Bei diesem Thema gibt es immer wieder Begriffsprobleme, wie du selbst weißt. Wie spricht man über Diskriminierung, über Migranten? Wogegen ist man? In dem Aufruf ist mir aufgefallen, dass relativ am Anfang Arbeiterkinder erwähnt werden, dann aber gar nicht mehr auftauchen. Der Text bezieht sich dann nur noch auf die Kinder mit Migrationshintergrund. Andererseits ist später die Rede davon, dass ein Drittel der Kinder in Deutschland einen Migrationshintergrund habe. Das sind ja sehr viele, die sind vermutlich nicht alle von Diskriminierung betroffen. Wie siehst du das mit dieser Begriffsproblematik? Haben einige Begriffe Nachteile, weil sie etwa zu Selbst-Ethnisierung führen können, wenn statt von sozialen Schichten von »den« Migranten gesprochen wird?

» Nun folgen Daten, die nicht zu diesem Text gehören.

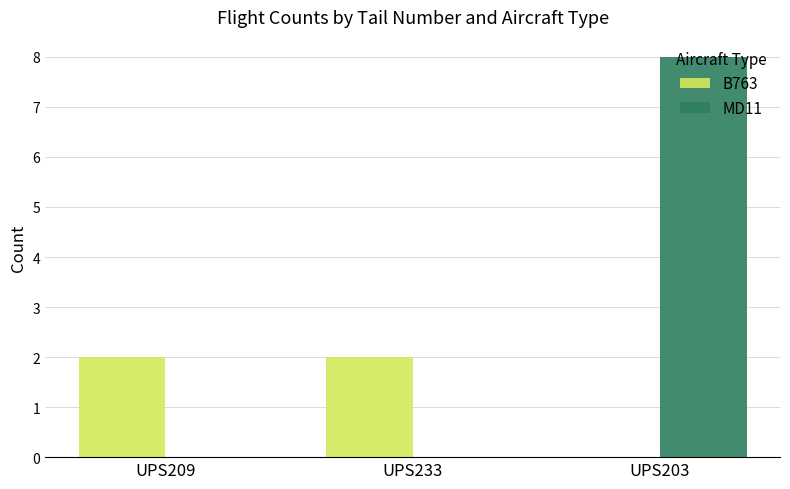

At which category is the sum across all series the highest?

UPS203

Diese beiden Dinge sind ja eh verschränkt: Einwanderung und Arbeiterschicht. Uns war es wichtig, das zu betonen. Im besten Fall wird über die Selektion nach sozialer Herkunft gesprochen, und die auch problematisiert. Was aber selten offensiv zur Sprache gebracht wird, ist, dass diese Selektion insbesondere auch Einwandererkinder betrifft. Erstens aufgrund ihrer ethnischen Herkunft. Und zweitens, weil viele Arbeiterfamilien in Deutschland de facto Einwandererfamilien sind. Das verschränkt sich und geht zum Teil über die reine Schichtzugehörigkeit hinaus. Das ist nicht absolut zu sehen. Aber seit zehn Jahren bestätigen Studien das, was viele – nicht alle – Einwanderer und ihre Kinder aus eigener Erfahrung kennen. Das ist ein Thema, das eine viel größere Publizität verdient.